TASK LIST —
**A.** Answer these questions about the thread on the 7.1-current crash:
(i) Which release is named in the thread's subject line?
(ii) According to the reply, what does the assert indicate?
(iii) What function call appears on the last line of the trace?
**B.** Resume the mailing-list thread on the 7.1-current crash with NET_TASKQ 4 and a veb interface, picking up after its final line.

Re: [External] : 7.1-Current crash with NET_TASKQ 4 and veb interface

2022-05-10 Thread Barbaros Bilek
Thanks for your support. I'll try to test when you get it done.

On Mon, May 9, 2022 at 8:51 PM Alexandr Nedvedicky <
alexandr.nedvedi...@oracle.com> wrote:

> Hello Barbaros,
>
> thank you for testing and excellent report.
>
> 
>
> > ddb{1}> trace
> > db_enter() at db_enter+0x10
> > panic(81f22e39) at panic+0xbf
> > __assert(81f96c9d,81f85ebc,a3,81fd252f) at
> __assert+0x25
> > assertwaitok() at assertwaitok+0xcc
> > mi_switch() at mi_switch+0x40
>
> assert indicates we attempt to sleep inside SMR section,
> which must be avoided.
>
> > sleep_finish(800025574da0,1) at sleep_finish+0x10b
> > rw_enter(822cfe50,1) at rw_enter+0x1cb
> > pf_test(2,1,8520e000,800025575058) at pf_test+0x1088
> > ip_input_if(800025575058,800025575064,4,0,8520e000) at
> ip_input_if+0xcd
> > ipv4_input(8520e000,fd8053616700) at ipv4_input+0x39
> > ether_input(8520e000,fd8053616700) at ether_input+0x3ad
> > vport_if_enqueue(8520e000,fd8053616700) at
> vport_if_enqueue+0x19
> >
> veb_port_input(851c3800,fd806064c200,,82066600)
> at veb_port_input+0x4d2
> > ether_input(851c3800,fd806064c200) at ether_input+0x100
> > vlan_input(8095a050,fd806064c200,8000255752bc) at
> vlan_input+0x23d
> > ether_input(8095a050,fd806064c200) at ether_input+0x85
> > if_input_process(8095a050,800025575358) at
> if_input_process+0x6f
> > ifiq_process(8095a460) at ifiq_process+0x69
> > taskq_thread(80035080) at taskq_thread+0x100
>
> above is a call stack, which has done a bad thing (sleeping SMR
> section)

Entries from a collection
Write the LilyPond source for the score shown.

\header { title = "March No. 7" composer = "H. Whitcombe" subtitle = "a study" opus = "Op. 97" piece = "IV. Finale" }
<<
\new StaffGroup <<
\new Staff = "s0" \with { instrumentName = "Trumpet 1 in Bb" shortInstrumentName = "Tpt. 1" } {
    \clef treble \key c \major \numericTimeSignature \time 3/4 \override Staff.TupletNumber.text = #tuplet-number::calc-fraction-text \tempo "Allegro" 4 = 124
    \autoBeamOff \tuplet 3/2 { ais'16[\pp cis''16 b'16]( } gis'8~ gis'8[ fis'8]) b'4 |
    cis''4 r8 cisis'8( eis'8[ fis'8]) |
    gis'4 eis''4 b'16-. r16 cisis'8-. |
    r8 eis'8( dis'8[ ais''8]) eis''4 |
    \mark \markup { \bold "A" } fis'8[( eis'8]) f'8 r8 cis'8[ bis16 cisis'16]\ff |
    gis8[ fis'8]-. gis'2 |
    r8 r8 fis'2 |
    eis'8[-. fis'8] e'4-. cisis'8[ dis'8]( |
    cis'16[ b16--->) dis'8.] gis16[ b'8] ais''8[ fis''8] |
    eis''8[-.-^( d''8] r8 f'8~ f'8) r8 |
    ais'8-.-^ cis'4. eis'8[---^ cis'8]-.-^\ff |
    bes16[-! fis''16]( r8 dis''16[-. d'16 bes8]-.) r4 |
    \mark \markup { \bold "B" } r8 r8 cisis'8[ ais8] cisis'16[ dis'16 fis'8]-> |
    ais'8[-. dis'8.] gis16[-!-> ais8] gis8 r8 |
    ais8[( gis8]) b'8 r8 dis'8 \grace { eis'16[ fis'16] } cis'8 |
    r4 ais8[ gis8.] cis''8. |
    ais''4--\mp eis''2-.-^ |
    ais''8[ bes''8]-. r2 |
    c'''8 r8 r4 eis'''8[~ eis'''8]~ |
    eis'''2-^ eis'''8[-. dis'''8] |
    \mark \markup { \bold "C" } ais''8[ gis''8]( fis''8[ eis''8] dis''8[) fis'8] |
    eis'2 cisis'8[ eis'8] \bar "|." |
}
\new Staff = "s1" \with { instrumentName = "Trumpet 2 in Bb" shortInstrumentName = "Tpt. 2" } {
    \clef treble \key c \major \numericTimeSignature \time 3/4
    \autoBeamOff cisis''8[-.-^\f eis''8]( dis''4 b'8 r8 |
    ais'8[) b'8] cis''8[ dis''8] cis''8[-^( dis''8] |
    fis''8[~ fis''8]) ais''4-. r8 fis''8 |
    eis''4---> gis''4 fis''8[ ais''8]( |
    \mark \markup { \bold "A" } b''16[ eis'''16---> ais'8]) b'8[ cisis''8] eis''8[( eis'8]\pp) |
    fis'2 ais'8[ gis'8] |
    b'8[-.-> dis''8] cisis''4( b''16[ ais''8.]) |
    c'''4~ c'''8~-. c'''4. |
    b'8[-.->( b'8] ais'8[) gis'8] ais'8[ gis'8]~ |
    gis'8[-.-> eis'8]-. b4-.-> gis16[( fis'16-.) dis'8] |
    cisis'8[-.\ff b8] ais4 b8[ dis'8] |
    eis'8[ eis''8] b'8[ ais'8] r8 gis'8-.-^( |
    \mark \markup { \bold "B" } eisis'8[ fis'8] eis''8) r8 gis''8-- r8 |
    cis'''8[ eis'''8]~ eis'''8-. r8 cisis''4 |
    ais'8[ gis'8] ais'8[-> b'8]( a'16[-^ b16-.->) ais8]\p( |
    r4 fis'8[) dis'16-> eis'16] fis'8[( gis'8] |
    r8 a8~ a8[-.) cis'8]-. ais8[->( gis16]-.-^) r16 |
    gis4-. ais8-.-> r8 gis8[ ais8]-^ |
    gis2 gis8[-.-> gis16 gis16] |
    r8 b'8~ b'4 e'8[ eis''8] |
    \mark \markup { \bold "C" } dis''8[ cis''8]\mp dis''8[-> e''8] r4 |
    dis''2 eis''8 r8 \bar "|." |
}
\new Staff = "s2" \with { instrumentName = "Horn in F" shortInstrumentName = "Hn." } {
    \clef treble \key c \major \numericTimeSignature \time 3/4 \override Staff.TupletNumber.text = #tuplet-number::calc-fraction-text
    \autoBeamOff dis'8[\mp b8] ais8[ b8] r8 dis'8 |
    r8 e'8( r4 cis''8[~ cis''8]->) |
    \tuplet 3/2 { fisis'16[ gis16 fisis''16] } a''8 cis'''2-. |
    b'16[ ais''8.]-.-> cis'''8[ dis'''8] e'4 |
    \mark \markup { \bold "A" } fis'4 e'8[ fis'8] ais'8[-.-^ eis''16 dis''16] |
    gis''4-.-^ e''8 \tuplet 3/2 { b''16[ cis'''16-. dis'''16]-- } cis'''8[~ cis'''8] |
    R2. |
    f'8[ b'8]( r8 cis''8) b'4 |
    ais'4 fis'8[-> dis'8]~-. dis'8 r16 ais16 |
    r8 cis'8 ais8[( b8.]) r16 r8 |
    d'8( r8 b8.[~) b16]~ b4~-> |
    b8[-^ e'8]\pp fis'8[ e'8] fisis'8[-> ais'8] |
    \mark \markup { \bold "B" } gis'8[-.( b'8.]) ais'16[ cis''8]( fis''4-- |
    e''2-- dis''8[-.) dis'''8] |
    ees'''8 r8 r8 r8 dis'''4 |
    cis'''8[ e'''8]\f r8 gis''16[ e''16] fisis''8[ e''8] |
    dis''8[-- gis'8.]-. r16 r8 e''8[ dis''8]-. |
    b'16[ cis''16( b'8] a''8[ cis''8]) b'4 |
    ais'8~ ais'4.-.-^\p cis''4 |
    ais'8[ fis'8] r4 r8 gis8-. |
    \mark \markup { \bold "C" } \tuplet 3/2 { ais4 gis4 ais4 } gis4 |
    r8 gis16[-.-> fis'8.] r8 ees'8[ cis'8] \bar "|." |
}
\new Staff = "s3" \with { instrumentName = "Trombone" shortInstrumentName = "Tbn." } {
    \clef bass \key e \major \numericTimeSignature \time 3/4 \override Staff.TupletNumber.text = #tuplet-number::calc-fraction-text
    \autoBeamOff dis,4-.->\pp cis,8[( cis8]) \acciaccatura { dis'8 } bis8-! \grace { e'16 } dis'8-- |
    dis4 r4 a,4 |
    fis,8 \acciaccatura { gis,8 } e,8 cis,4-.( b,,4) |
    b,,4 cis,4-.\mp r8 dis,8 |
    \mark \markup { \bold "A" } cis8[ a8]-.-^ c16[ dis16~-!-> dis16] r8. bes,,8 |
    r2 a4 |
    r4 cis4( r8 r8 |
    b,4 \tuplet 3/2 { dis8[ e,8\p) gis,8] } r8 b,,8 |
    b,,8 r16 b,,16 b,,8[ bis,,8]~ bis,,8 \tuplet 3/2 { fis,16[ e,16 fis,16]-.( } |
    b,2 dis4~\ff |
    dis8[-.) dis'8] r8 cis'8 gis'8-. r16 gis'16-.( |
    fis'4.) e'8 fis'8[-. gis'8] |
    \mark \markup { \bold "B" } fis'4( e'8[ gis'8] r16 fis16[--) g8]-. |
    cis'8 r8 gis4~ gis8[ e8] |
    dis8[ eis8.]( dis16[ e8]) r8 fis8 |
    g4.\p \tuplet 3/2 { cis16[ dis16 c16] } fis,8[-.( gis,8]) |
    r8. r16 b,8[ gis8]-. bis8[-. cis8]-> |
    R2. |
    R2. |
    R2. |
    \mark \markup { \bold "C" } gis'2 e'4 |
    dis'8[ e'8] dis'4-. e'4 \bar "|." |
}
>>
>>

OUTPUTS IN ORDER —
**A.**
(i) 7.1-Current
(ii) That there is an attempt to sleep inside an SMR section, which must be avoided.
(iii) taskq_thread(80035080) at taskq_thread+0x100

**B.**
>
> in my opinion the primary suspect is veb_port_input() which code reads as
> follows:
>
>  966 static struct mbuf *
>  967 veb_port_input(struct ifnet *ifp0, struct mbuf *m, uint64_t dst, void
> *brport)
>  968 {
>  969 struct veb_port *p = brport;
>  970 struct veb_softc *sc = p->p_veb;
>  971 struct ifnet *ifp = >sc_if;
>  972 struct ether_header *eh;
>  ...
> 1021 counters_pkt(ifp->if_counters, ifc_ipackets, ifc_ibytes,
> 1022 m->m_pkthdr.len);
> 1023
> 1024 /* force packets into the one routing domain for pf */
> 1025 m->m_pkthdr.ph_rtableid = ifp->if_rdomain;
> 1026
> 1027 #if NBPFILTER > 0
> 1028 if_bpf = READ_ONCE(ifp->if_bpf);
> 1029 if (if_bpf != NULL) {
> 1030 if (bpf_mtap_ether(if_bpf, m, 0) != 0)
> 1031 goto drop;
> 1032 }
> 1033 #endif
> 1034
> 1035 veb_span(sc, m);
> 1036
> 1037 if (ISSET(p->p_bif_flags, IFBIF_BLOCKNONIP) &&
> 1038 veb_ip_filter(m))
> 1039 goto drop;
> 1040
> 1041 if (!ISSET(ifp->if_flags, IFF_LINK0) &&
> 1042 veb_vlan_filter(m))
> 1043 goto drop;
> 1044
> 1045 if (veb_rule_filter(p, VEB_RULE_LIST_IN, m, src, dst))
> 1046 goto drop;
>
> call to veb_span() at line 1035 seems to be our guy/culprit (in my
> opinion):
>
>  356 smr_read_enter();
>  357 SMR_TAILQ_FOREACH(p, >sc_spans.l_list, p_entry) {
>  358 ifp0 = p->p_ifp0;
>  359 if (!ISSET(ifp0->if_flags, IFF_RUNNING))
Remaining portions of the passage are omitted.